▸ Records for the exercise:
*** Begin section ***

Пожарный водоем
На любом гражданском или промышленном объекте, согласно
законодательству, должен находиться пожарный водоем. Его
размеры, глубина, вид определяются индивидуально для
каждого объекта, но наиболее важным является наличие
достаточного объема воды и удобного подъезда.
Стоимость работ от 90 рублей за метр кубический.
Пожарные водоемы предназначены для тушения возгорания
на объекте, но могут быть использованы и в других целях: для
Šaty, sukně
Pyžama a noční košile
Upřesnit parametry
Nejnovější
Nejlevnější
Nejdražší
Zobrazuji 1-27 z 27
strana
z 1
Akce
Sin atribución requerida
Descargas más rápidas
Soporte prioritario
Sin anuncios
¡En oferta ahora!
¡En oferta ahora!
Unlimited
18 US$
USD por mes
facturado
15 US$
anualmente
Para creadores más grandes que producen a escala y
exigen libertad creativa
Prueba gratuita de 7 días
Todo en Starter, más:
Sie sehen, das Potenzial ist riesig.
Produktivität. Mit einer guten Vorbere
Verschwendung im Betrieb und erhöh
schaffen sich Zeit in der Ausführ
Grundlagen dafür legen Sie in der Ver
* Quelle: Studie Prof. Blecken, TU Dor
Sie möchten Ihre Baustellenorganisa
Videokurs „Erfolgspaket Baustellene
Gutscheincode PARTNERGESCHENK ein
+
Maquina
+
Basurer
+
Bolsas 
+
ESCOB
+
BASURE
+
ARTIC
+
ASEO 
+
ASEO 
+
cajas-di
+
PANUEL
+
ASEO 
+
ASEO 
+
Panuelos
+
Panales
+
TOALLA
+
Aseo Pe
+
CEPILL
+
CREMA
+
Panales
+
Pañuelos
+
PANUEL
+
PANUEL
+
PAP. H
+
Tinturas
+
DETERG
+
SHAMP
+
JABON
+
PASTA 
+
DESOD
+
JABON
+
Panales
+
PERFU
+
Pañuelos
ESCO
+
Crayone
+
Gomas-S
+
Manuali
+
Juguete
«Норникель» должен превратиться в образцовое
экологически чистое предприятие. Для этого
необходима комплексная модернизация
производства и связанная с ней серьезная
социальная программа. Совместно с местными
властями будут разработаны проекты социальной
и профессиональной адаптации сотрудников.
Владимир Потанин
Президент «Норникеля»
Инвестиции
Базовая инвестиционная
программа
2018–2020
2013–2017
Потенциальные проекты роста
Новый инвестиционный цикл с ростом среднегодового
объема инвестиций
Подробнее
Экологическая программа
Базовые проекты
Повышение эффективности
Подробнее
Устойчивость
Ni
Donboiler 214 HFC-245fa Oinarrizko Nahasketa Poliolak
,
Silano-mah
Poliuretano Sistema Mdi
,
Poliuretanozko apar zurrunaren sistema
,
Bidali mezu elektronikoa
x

*** End section ***
*** Begin section ***

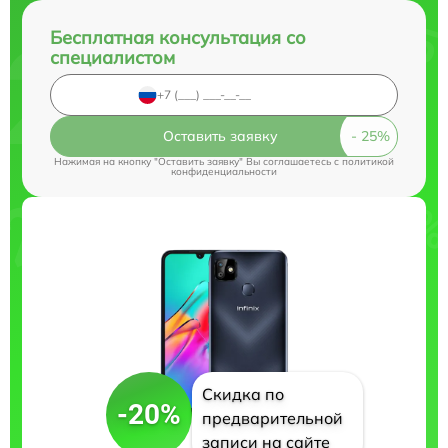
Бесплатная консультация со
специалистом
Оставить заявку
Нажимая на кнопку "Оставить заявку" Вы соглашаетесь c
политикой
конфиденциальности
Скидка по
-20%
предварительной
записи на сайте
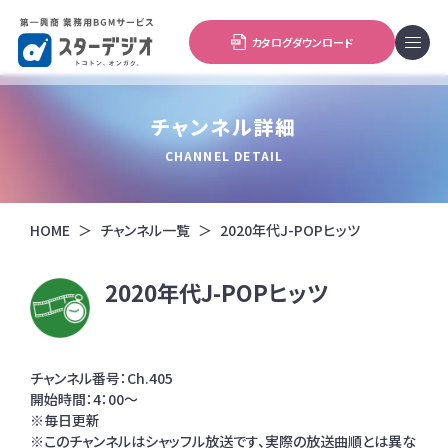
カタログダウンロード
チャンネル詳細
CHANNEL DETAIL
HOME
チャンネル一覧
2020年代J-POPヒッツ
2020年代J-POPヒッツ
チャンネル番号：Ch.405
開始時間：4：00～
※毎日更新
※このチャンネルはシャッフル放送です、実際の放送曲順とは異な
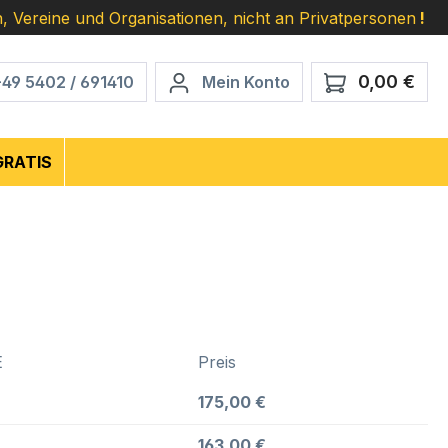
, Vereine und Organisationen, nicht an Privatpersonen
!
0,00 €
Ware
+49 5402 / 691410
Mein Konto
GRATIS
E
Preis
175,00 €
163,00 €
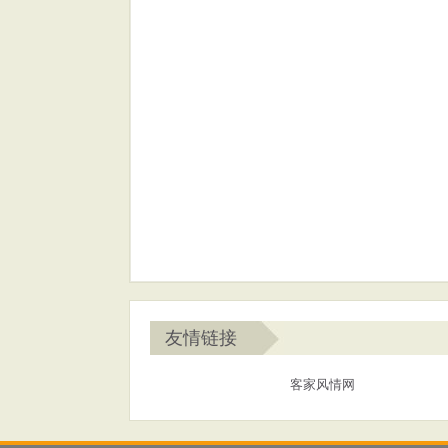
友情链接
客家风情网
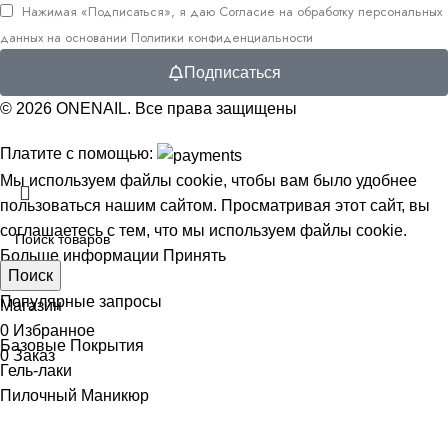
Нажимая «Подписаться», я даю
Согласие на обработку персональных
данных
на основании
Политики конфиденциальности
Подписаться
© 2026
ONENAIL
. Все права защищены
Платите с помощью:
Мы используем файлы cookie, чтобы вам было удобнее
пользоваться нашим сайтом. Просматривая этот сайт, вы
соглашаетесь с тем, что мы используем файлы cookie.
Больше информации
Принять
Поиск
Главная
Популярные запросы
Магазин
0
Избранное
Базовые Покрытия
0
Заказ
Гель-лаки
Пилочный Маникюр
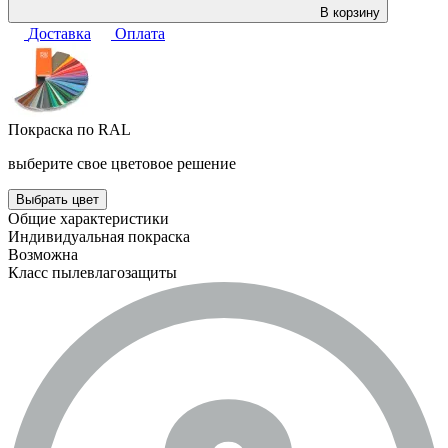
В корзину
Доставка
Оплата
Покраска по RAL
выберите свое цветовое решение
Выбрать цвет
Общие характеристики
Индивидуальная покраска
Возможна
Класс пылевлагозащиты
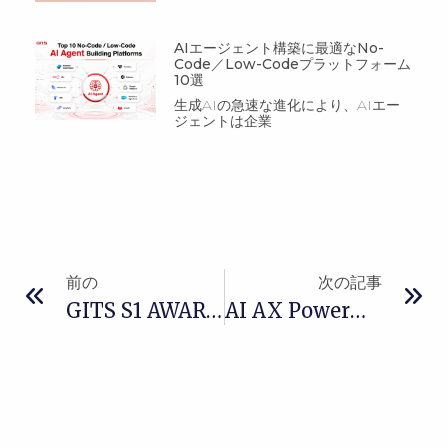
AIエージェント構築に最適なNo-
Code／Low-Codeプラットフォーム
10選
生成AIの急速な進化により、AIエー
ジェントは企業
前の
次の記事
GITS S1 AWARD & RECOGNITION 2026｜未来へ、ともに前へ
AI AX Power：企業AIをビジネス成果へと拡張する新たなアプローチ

*** End section ***

▸ What the exercise asks: Return all lines from the entries that contain the string "объема".

▸ Response:
достаточного объема воды и удобного подъезда.
объема инвестиций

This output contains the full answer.